Sunday, September 24, 2006

Better living through chemicals

I know I should be totally focused on tomorrow's first day of classes and all but I just have to get this off my chest. And I've been dying to use the words "colloidal suspension" in conversation for so long I think I just might burst.

Me and The T hit the grocery store this morning. This is a kind of pseudo-synchronized dance routine of which the cart is the moving focal point and the troupe members constantly whirl around, flitting off in search of some item and then swooping back to deposit the prize in the cage-on-wheels. When the chaos portion of the blitz was over, I found The T in the laundry aisle. The T said, "I hope you don't think this is an impulse purchase." And we both simultaneously say, "I've been looking for this for years!!"

The prize was a bottle of Mrs. Stewart's Bluing. I had chalked up the existence of bluing as another entry in The Louie's Book of Fictional or Extinct Things. My father, The Louie, always claimed that bluing was the best way to get white things white in the laundry. It sounded so bizarre that I held off on outright scoffing and began what would end up being a 20-year quest to find a container of bluing. He is otherwise a rational man so I reasoned his claim just might have something to it. While I never actually saw my father do laundry, his father was a tailor/cleaner, so I gave him the benefit of the doubt.

Turns out this stuff is a colloidal suspension of a very fine blue iron powder in water that contains such potential that the future of mankind may hinge on our species' ability to harness it fully. In a nutshell: the whitest whites are those that have a little blue in them. The added blue reflects more light than just white on its own so—voila!—adding some bluing to the laundry makes whites whiter. Works on pets too! Fluffy not white enough? Just blue the pooch. Can't see the goldfish in your pond due to algae? Just blue those pesky greens away.
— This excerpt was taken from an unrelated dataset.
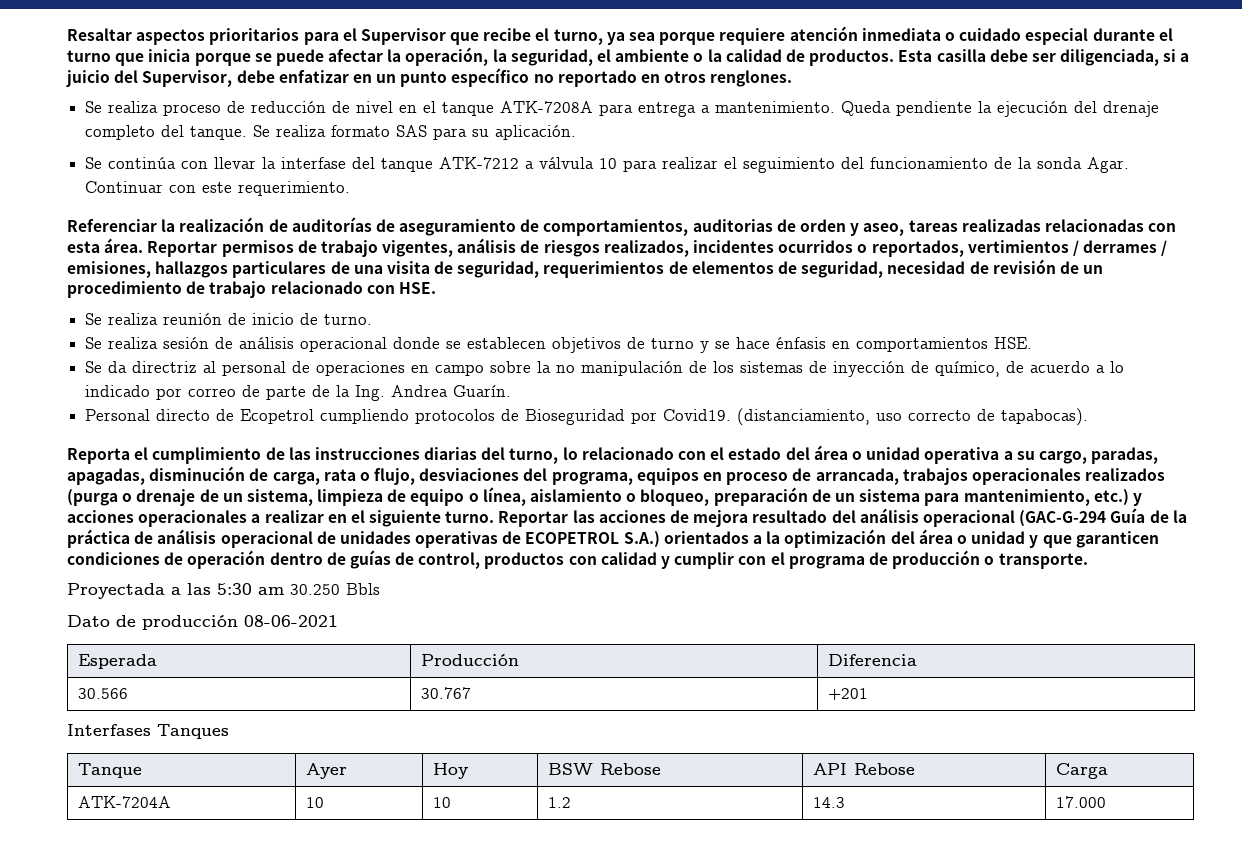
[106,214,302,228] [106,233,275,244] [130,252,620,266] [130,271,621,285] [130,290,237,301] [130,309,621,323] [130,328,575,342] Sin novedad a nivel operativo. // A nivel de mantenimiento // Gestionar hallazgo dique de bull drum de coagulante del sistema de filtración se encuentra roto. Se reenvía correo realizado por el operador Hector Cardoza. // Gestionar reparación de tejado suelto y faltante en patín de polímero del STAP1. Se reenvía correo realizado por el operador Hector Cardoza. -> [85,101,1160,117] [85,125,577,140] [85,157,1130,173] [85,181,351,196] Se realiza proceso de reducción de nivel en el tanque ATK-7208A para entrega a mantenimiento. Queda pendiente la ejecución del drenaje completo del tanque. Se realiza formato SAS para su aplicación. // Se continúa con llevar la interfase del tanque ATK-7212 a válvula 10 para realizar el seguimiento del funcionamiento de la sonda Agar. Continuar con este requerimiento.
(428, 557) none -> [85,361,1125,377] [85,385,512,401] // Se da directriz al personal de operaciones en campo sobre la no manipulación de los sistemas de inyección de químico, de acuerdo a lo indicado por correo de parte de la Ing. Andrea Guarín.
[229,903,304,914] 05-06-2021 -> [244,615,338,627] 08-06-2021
As a totally unforeseen jumbo/LARGE bonus to finding this bottle of laundry bliss, the info card banded to the cap took us in a new incredibly exciting direction. It turns out this colloidal suspension is the secret ingredient in magic salt crystal gardens. I have always wanted one of those but was never courageous enough to admit it (the slight anonymity of the virtual plane has made me brave enough to fess up). I'm also a fan of sea monkeys and ant farms but these are topics for another day. I'll post pictures of my crystals when they get rolling.